──────── Text extract
# *Stolen on loan* 16.3 Chestnut gelding



## dancebaben (6 July 2011)

16.3hh chestnut gelding, Irish draught x arab (looks almost full ID tho). Has lots of sarcoids as well as some scars from previous ones. Has what looks like a skin rub under his chin which is actually a sarcoid and has huge lumps on his chest. 

Last known around Nuneaton area. Loaner now ignoring all contact but I do know that he has been moved from the yard I was told he was at. Passport has also been changed into loaners name without my consent. 

Police informed as well as the PIO. 

Please contact me if you have any info. 







*Cross posted for a friend*


----------



## Linda Green (7 July 2011)

Hi just seen your advert, I may be able to help, which police station has it been reported to and what is the police incident number please?


----------



## Luci07 (8 July 2011)

Have you also contacted MHOL (missing horses on loan) on here? they are enormously helpful. Also I would suggest you get a facebook page set up pronto and put the link on here. To date, I know now of 2 dogs and 1 horse (all stolen) that were made too "hot to handle" by FB and were returned so it really does work.


----------



## stormhorse (8 July 2011)

would also advise to contact missing on loan & ensure ned online has been updated.


----------



## MHOL (8 July 2011)

missinghorsesonloan@gmail.com, free help to anyone with a missing horse, please contact us with details, thanks


----------



## jm2k (8 July 2011)

MHOL said:



missinghorsesonloan@gmail.com, free help to anyone with a missing horse, please contact us with details, thanks
		
Click to expand...

dont forget to get this on all the missing horses groups on Facebook, 
there was an ongoing group called debbie connolly (horse dealer) or something like that, she had done this LOADS of times and people all come forward under the group and shared loads of information.
she was actually arrested and charged with FRAUD, which may also be the case you need to push the police very hard to insist this happens here and also put a formal letter, recorded delivery (so you have proof), stating you want him back, giving XX days, if not then you will instruct the police and solicitor to commence proceedings against them.
────────────────
- [Stated goal 1]: Rewrite the stolen-horse thread starting with "## jm2k (8 July" and going on through "proceedings against them.", swapping "formal letter" for "written notice".
- [Stated goal 2]: Write the next part of the forum thread about the stolen chestnut gelding, picking up after its final post.
──────── Material shown
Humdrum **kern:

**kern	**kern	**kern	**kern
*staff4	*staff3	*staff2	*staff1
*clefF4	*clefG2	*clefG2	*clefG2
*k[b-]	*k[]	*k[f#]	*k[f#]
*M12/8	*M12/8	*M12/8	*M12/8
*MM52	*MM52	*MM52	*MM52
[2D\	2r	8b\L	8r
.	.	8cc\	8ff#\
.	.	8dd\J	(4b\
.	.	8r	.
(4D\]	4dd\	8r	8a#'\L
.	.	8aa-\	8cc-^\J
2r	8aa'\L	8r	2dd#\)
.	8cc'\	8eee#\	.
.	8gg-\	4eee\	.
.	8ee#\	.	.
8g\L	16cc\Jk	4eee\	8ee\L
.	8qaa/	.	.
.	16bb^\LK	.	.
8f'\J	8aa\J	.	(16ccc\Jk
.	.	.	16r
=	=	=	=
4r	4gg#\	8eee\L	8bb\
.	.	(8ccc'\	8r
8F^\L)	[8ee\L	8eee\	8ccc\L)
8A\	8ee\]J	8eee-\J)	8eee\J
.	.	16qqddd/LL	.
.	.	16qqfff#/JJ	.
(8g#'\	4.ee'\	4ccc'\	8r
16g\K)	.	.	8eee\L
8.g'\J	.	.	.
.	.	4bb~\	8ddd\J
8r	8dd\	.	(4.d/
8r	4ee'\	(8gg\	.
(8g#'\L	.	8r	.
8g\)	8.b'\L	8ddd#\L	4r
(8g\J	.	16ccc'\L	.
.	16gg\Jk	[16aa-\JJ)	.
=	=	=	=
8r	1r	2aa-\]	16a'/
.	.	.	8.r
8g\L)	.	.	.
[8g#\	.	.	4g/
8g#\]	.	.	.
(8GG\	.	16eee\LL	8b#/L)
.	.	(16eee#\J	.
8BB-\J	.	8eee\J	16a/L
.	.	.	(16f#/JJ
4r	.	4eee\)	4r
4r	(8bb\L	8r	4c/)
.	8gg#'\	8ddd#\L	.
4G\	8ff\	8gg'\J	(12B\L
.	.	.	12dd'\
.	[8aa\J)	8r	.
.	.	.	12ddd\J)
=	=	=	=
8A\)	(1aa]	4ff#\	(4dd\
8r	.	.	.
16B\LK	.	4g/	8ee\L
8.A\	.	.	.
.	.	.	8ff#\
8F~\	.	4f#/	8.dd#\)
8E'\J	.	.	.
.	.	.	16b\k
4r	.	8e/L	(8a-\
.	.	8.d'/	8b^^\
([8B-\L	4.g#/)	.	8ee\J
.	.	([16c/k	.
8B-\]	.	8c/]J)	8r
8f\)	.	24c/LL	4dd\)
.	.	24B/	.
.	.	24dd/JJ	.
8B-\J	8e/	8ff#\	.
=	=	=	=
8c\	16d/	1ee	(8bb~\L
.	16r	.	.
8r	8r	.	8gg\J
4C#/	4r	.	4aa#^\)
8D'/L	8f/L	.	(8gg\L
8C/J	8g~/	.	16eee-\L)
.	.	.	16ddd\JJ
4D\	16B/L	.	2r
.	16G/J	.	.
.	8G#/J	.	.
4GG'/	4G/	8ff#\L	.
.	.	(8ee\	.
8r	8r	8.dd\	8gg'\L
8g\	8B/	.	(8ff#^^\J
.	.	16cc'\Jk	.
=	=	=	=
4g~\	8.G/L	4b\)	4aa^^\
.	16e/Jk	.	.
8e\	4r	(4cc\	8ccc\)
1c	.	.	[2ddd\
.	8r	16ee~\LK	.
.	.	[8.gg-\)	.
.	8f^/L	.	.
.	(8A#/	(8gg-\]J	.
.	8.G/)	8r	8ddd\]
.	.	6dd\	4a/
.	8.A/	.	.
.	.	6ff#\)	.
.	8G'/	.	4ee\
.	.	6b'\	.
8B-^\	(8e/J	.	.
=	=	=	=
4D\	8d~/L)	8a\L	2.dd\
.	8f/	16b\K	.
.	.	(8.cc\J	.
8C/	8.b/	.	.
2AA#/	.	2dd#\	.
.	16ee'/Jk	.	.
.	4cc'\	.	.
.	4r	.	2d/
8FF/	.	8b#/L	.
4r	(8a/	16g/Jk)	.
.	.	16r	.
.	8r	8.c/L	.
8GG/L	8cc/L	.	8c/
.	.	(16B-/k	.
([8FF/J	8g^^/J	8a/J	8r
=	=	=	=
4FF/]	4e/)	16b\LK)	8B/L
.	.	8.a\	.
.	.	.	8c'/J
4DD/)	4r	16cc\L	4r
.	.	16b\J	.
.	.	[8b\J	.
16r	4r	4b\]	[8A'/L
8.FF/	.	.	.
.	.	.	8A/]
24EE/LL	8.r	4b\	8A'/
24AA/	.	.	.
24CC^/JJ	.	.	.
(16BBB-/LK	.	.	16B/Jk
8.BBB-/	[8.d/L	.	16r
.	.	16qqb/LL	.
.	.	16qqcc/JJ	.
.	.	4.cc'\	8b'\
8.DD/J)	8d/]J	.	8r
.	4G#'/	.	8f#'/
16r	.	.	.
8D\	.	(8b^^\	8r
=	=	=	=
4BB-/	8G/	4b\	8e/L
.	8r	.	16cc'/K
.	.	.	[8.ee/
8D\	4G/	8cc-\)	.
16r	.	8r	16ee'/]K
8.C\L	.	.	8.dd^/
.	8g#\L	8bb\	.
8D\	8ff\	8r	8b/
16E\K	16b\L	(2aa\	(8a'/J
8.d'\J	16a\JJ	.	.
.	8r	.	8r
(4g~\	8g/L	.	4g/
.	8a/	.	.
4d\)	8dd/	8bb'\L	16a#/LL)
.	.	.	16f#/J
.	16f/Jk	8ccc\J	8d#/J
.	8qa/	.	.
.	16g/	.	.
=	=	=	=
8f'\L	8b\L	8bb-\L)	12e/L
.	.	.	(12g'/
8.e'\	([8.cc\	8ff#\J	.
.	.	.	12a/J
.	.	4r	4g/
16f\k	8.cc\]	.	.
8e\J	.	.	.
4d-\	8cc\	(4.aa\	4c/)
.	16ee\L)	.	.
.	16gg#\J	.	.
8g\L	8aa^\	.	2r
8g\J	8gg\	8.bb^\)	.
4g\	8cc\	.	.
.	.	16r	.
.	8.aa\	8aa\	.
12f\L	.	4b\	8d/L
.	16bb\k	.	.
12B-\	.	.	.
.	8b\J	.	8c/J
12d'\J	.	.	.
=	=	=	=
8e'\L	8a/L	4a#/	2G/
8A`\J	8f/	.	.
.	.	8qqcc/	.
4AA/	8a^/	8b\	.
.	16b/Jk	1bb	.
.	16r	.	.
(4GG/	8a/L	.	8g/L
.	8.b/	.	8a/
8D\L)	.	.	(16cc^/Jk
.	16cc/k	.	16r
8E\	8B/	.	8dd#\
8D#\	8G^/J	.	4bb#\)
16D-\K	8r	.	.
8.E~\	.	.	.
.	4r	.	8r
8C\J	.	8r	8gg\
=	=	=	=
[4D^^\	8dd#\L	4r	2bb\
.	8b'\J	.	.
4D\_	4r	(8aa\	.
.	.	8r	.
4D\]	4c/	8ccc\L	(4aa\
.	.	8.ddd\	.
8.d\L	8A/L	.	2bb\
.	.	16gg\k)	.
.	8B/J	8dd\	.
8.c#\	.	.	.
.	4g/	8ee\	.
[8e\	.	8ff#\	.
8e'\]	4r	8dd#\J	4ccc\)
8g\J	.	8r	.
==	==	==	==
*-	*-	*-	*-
────────────────
──────── Material shown
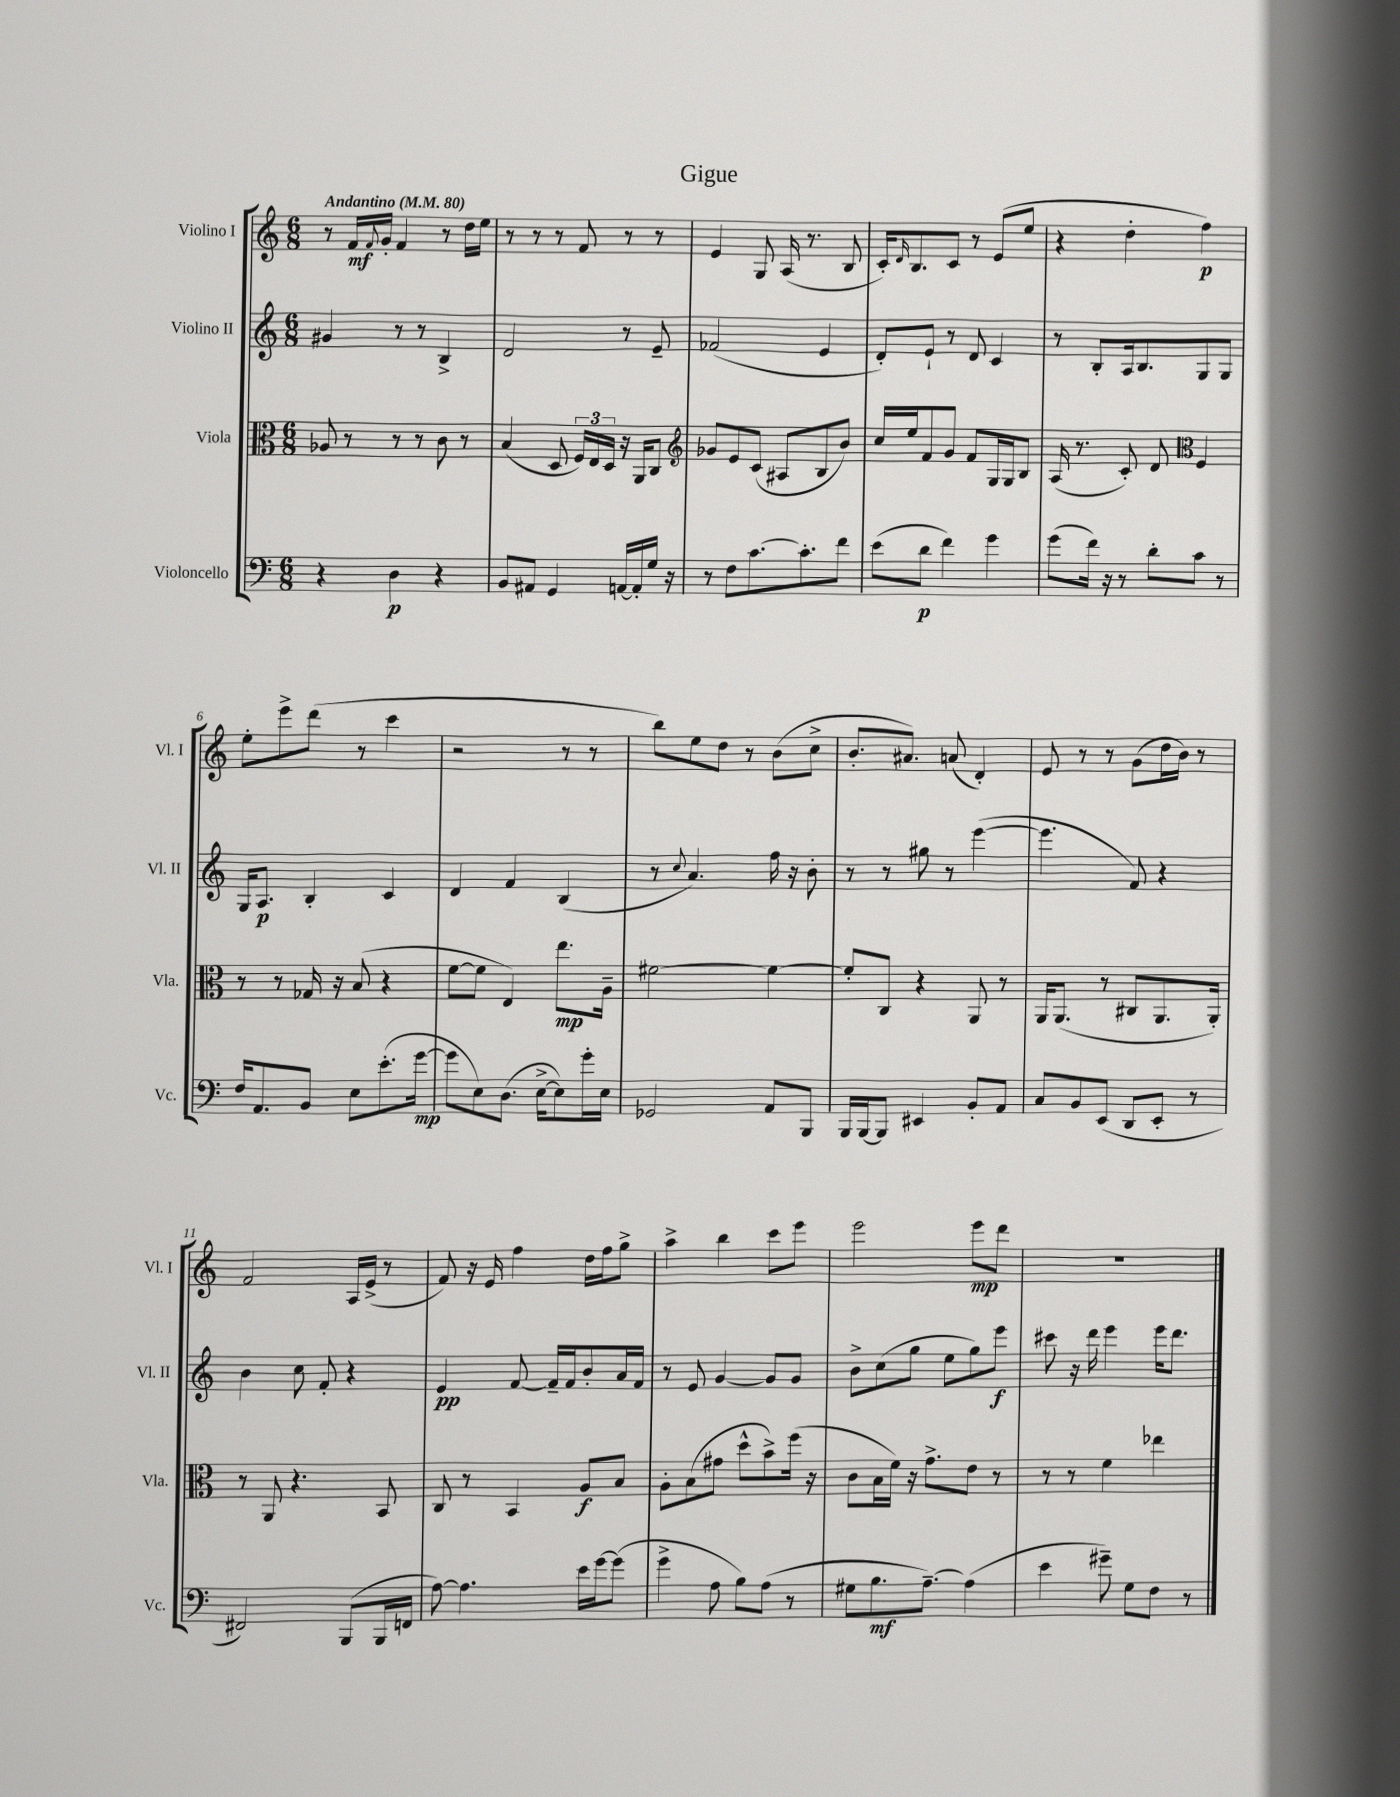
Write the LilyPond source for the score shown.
────────────────
- [Task result 1]:
## jm2k (8 July 2011)

MHOL said:



missinghorsesonloan@gmail.com, free help to anyone with a missing horse, please contact us with details, thanks
		
Click to expand...

dont forget to get this on all the missing horses groups on Facebook, 
there was an ongoing group called debbie connolly (horse dealer) or something like that, she had done this LOADS of times and people all come forward under the group and shared loads of information.
she was actually arrested and charged with FRAUD, which may also be the case you need to push the police very hard to insist this happens here and also put a written notice, recorded delivery (so you have proof), stating you want him back, giving XX days, if not then you will instruct the police and solicitor to commence proceedings against them.

- [Task result 2]:
make it clear and concise that they broke the agreement and HOW they broke it, what you want them to do to resolve the situation, what will be done if they co-operate or ignore the letter.
this will give you more weight if you need to issue via courts etc, 
also contact the passport issue and inform them of the same and send them a copy of the above letter and demand that a flag is put on your horse's file. 
also contact microchipping and do the same. 

Spread the word, riding clubs, vets, breed society, free papers, facebook !

GOOD LUCK


----------



## TallyHo123 (8 July 2011)

Sorry no help but fingers crossed he is found.


----------



## dancebaben (8 July 2011)

Thanks guys. Owner has since found the yard he has been moved to and is trying to arrange getting him home before he moves again!


----------



## LaurenM (12 July 2011)

dancebaben said:



			Thanks guys. Owner has since found the yard he has been moved to and is trying to arrange getting him home before he moves again!
		
Click to expand...

Hopefully whoever has him doesn't read that and move him again!


----------



## Tinseltoes (13 July 2011)

Hope she gets him home soon.


----------



## Loopypony (14 July 2011)

Hi guys,

This is my horse and we're yet to locate/hear about him so still searching round! I do know that he is in the same area (Nuneaton) though.

Please let me know if you have seen him at all! He's not easy to miss with his sarcoids.


----------



## amc (15 July 2011)

Good luck and have you contacted Missing on loan ? They are bloody wonderful in helping to get your horse back XX


----------



## MHOL (15 July 2011)

amc said:



			Good luck and have you contacted Missing on loan ? They are bloody wonderful in helping to get your horse back XX
		
Click to expand...

Aww, Thank you, please get in touch, we can help, we have a very good success rate in finding horses and can help you with the recovery process. missinghorsesonloan@gmail.com


----------



## Tinseltoes (15 July 2011)

Have you tried outside of Nuneaton,maybe towards Bedworth/coventry areas? Hope you find him soon.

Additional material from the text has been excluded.